8. Transferability. The Option may not be assigned, alienated, pledged, attached, sold or otherwise transferred or encumbered by Participant other than by will or by the laws of descent and distribution and any such purported assignment, alienation, pledge, attachment, sale, transfer or encumbrance shall be void and unenforceable against the Company, its Subsidiary or Affiliate; provided that the designation of a beneficiary shall not constitute an assignment, alienation, pledge, attachment, sale, transfer or encumbrance. The Option and any Shares received upon exercise thereof shall be subject to the restrictions set forth in the Plan and this Agreement. Prior to the Shares becoming listed on an Applicable Exchange, except as provided in Section 11 below, any Shares received upon exercise of the Option may not be assigned, alienated, pledged, attached, sold or otherwise transferred or encumbered by Participant without the prior written approval of the Board, such approval not to be unreasonable withheld.
◆ ◆ ◆
Please answer these questions from the transferability clause:
(a) Besides by will, how may the Participant transfer the Option?
(b) What does the clause say the designation of a beneficiary does not constitute?
(c) Before the Shares are listed on an Applicable Exchange, whose prior written approval must the Participant obtain to transfer Shares received upon exercise of the Option?

* Excerpted data
◆ ◆ ◆
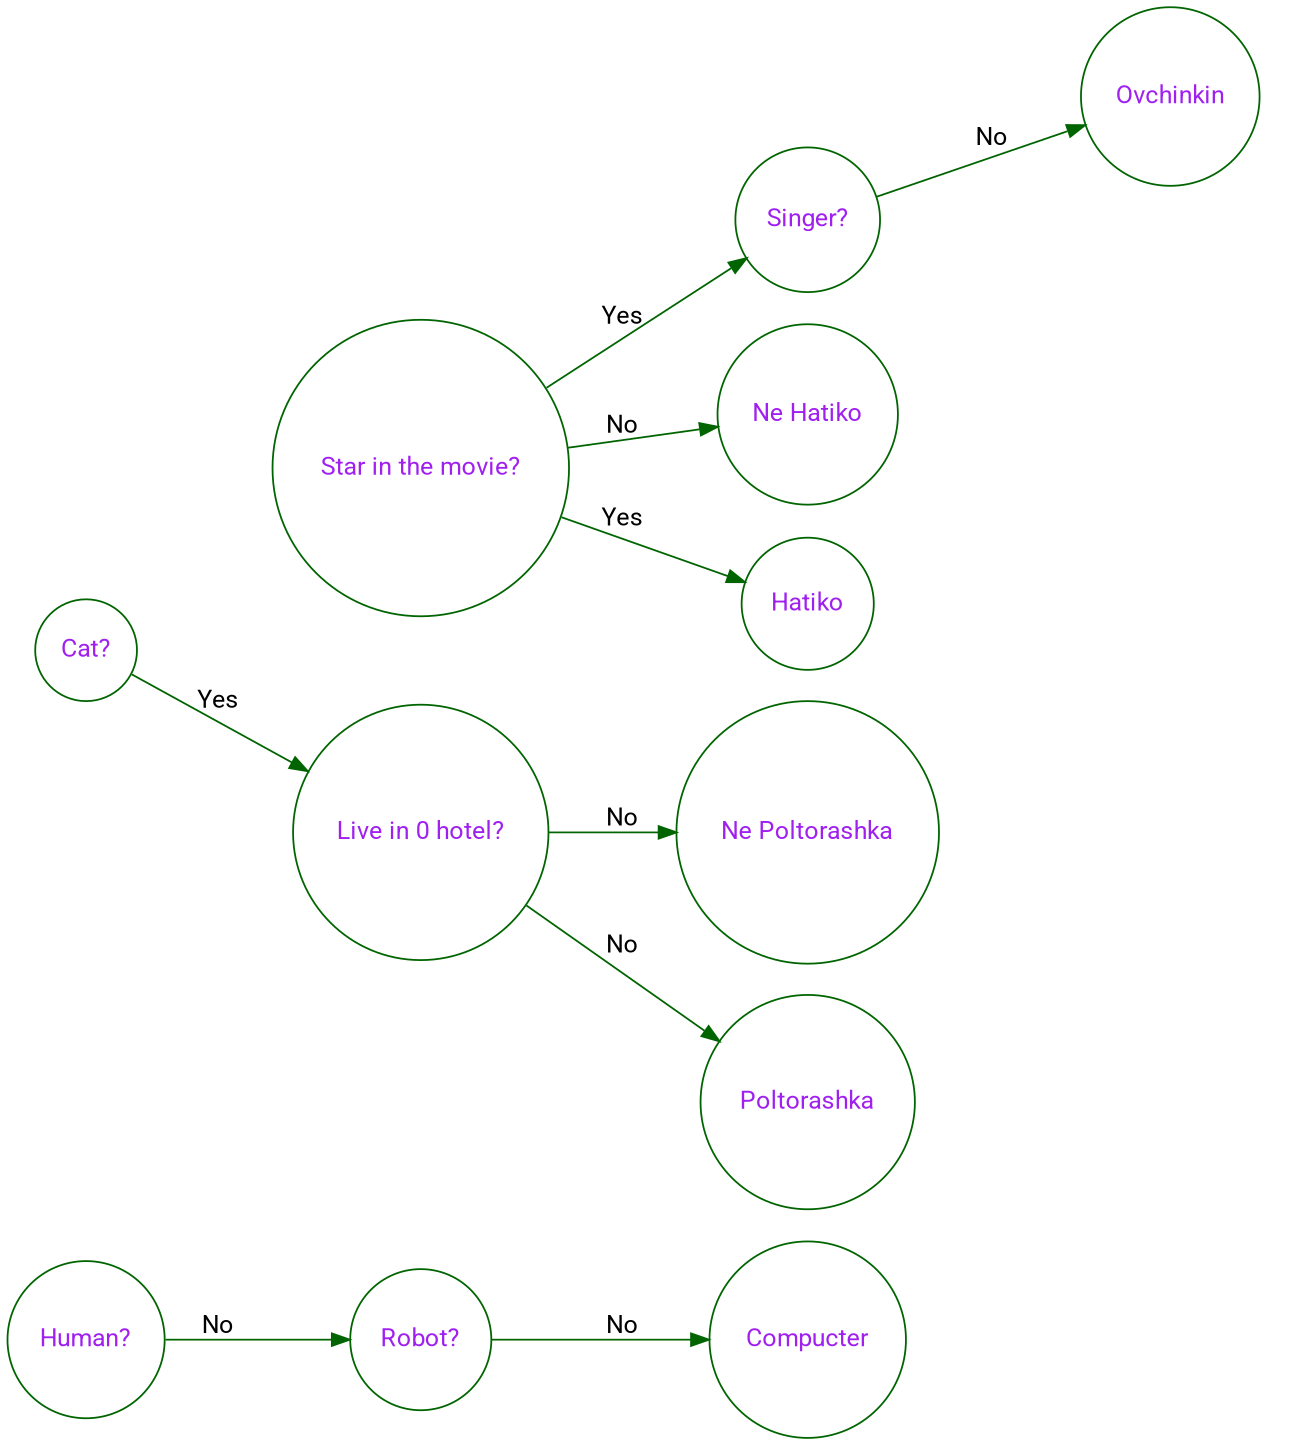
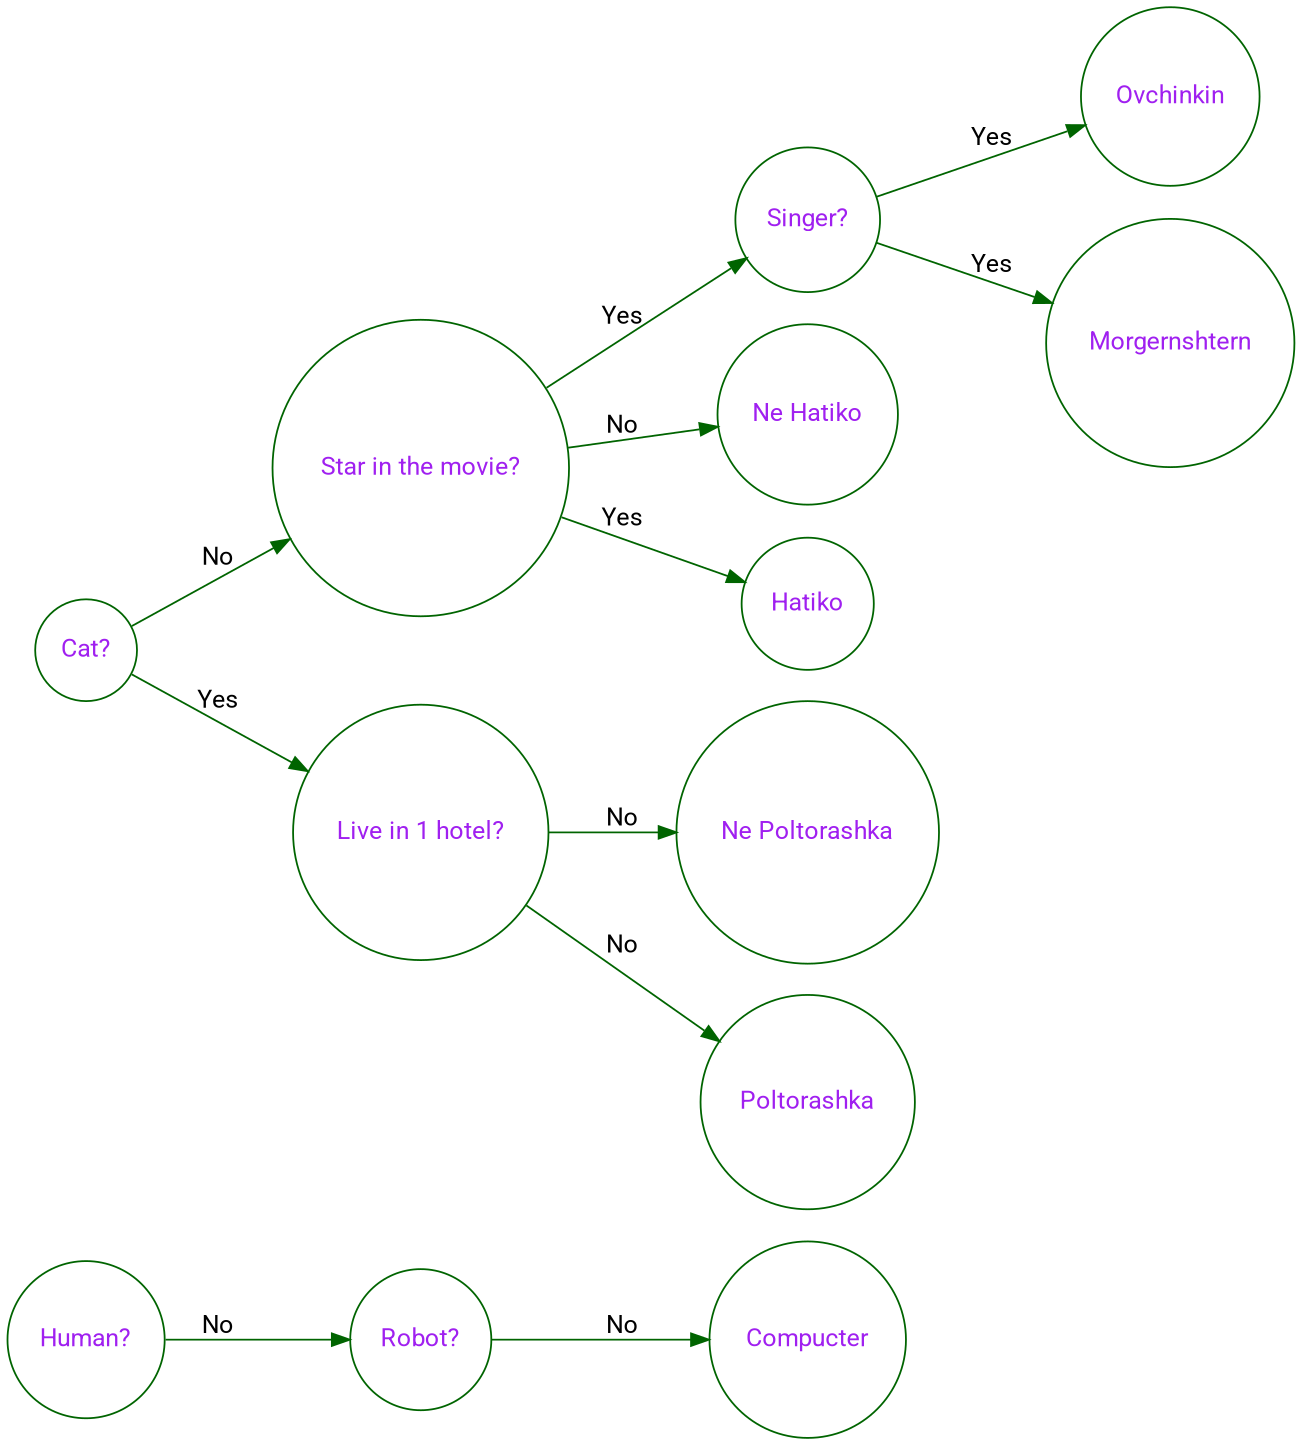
  digraph {
    fontname=Roboto
    rankdir=LR
    node [color=darkgreen fontcolor=purple fontname=Roboto shape=circle]
    edge [color=darkgreen fontname=Roboto]
    "Human?"
    "Robot?"
    "Cat?"
    "Star in the movie?"
-   "Live in 1 hotel?" [label="Live in 0 hotel?"]
+   "Live in 1 hotel?"
    Compucter
    "Singer?"
    Ovchinkin
+   Morgernshtern
    "Ne Hatiko"
    Hatiko
    "Ne Poltorashka"
    Poltorashka
    "Human?" -> "Robot?" [label=No]
    "Robot?" -> Compucter [label=No]
+   "Cat?" -> "Star in the movie?" [label=No]
    "Cat?" -> "Live in 1 hotel?" [label=Yes]
    "Star in the movie?" -> "Singer?" [label=Yes]
    "Star in the movie?" -> "Ne Hatiko" [label=No]
    "Star in the movie?" -> Hatiko [label=Yes]
    "Live in 1 hotel?" -> "Ne Poltorashka" [label=No]
    "Live in 1 hotel?" -> Poltorashka [label=No]
-   "Singer?" -> Ovchinkin [label=No]
+   "Singer?" -> Ovchinkin [label=Yes]
+   "Singer?" -> Morgernshtern [label=Yes]
  }
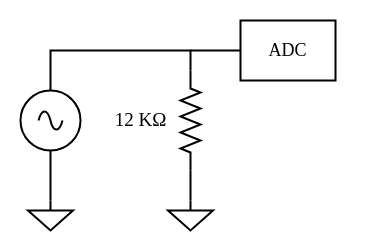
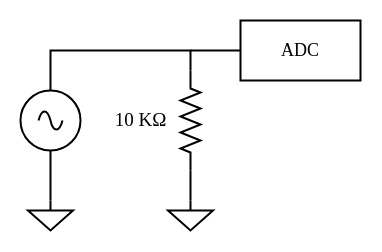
  <mxCell id="0" />
  <mxCell id="1" parent="0" />
  <mxCell id="2" value="" style="pointerEvents=1;verticalLabelPosition=bottom;shadow=0;dashed=0;align=center;html=1;verticalAlign=top;shape=mxgraph.electrical.resistors.resistor_2;rotation=90;strokeWidth=2;" vertex="1" parent="1"><mxGeometry x="140" y="110" width="100" height="20" as="geometry" /></mxCell>
- <mxCell id="3" value="12 KΩ" style="text;html=1;align=center;verticalAlign=middle;resizable=0;points=[];autosize=1;strokeColor=none;fillColor=none;fontFamily=Times New Roman;fontSize=19;fontStyle=0;strokeWidth=2;" vertex="1" parent="1"><mxGeometry x="100" y="100" width="80" height="40" as="geometry" /></mxCell>
+ <mxCell id="3" value="10 KΩ" style="text;html=1;align=center;verticalAlign=middle;resizable=0;points=[];autosize=1;strokeColor=none;fillColor=none;fontFamily=Times New Roman;fontSize=19;fontStyle=0;strokeWidth=2;" vertex="1" parent="1"><mxGeometry x="100" y="100" width="80" height="40" as="geometry" /></mxCell>
  <mxCell id="4" value="" style="pointerEvents=1;verticalLabelPosition=bottom;shadow=0;dashed=0;align=center;html=1;verticalAlign=top;shape=mxgraph.electrical.signal_sources.signal_ground;strokeWidth=2;" vertex="1" parent="1"><mxGeometry x="167.5" y="200" width="45" height="30" as="geometry" /></mxCell>
  <mxCell id="5" style="edgeStyle=orthogonalEdgeStyle;rounded=0;orthogonalLoop=1;jettySize=auto;html=1;exitX=0.5;exitY=0;exitDx=0;exitDy=0;exitPerimeter=0;entryX=1;entryY=0.5;entryDx=0;entryDy=0;entryPerimeter=0;endArrow=none;endFill=0;strokeWidth=2;" edge="1" parent="1" source="4" target="2"><mxGeometry relative="1" as="geometry" /></mxCell>
  <mxCell id="6" style="edgeStyle=orthogonalEdgeStyle;rounded=0;orthogonalLoop=1;jettySize=auto;html=1;exitX=0;exitY=0.5;exitDx=0;exitDy=0;endArrow=none;endFill=0;strokeWidth=2;" edge="1" parent="1" source="7"><mxGeometry relative="1" as="geometry"><mxPoint x="190" y="50" as="targetPoint" /></mxGeometry></mxCell>
- <mxCell id="7" value="ADC" style="rounded=0;whiteSpace=wrap;html=1;fontSize=18;fontFamily=Times New Roman;strokeWidth=2;" vertex="1" parent="1"><mxGeometry x="240" y="20" width="95" height="60" as="geometry" /></mxCell>
+ <mxCell id="7" value="ADC" style="rounded=0;whiteSpace=wrap;html=1;fontSize=18;fontFamily=Times New Roman;strokeWidth=2;" vertex="1" parent="1"><mxGeometry x="240" y="20" width="120" height="60" as="geometry" /></mxCell>
  <mxCell id="8" value="" style="pointerEvents=1;verticalLabelPosition=bottom;shadow=0;dashed=0;align=center;html=1;verticalAlign=top;shape=mxgraph.electrical.signal_sources.source;aspect=fixed;points=[[0.5,0,0],[1,0.5,0],[0.5,1,0],[0,0.5,0]];elSignalType=ac;strokeWidth=2;" vertex="1" parent="1"><mxGeometry x="20" y="90" width="60" height="60" as="geometry" /></mxCell>
  <mxCell id="9" style="edgeStyle=orthogonalEdgeStyle;rounded=0;orthogonalLoop=1;jettySize=auto;html=1;exitX=0.5;exitY=0;exitDx=0;exitDy=0;exitPerimeter=0;entryX=0;entryY=0.5;entryDx=0;entryDy=0;entryPerimeter=0;endArrow=none;endFill=0;strokeWidth=2;" edge="1" parent="1" source="8" target="2"><mxGeometry relative="1" as="geometry" /></mxCell>
  <mxCell id="10" value="" style="edgeStyle=orthogonalEdgeStyle;rounded=0;orthogonalLoop=1;jettySize=auto;html=1;endArrow=none;endFill=0;strokeWidth=2;" edge="1" parent="1" source="11" target="8"><mxGeometry relative="1" as="geometry" /></mxCell>
  <mxCell id="11" value="" style="pointerEvents=1;verticalLabelPosition=bottom;shadow=0;dashed=0;align=center;html=1;verticalAlign=top;shape=mxgraph.electrical.signal_sources.signal_ground;strokeWidth=2;" vertex="1" parent="1"><mxGeometry x="27.5" y="200" width="45" height="30" as="geometry" /></mxCell>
◆ ◆ ◆
* Task output
(a) By the laws of descent and distribution.
(b) An assignment, alienation, pledge, attachment, sale, transfer or encumbrance.
(c) The Board's.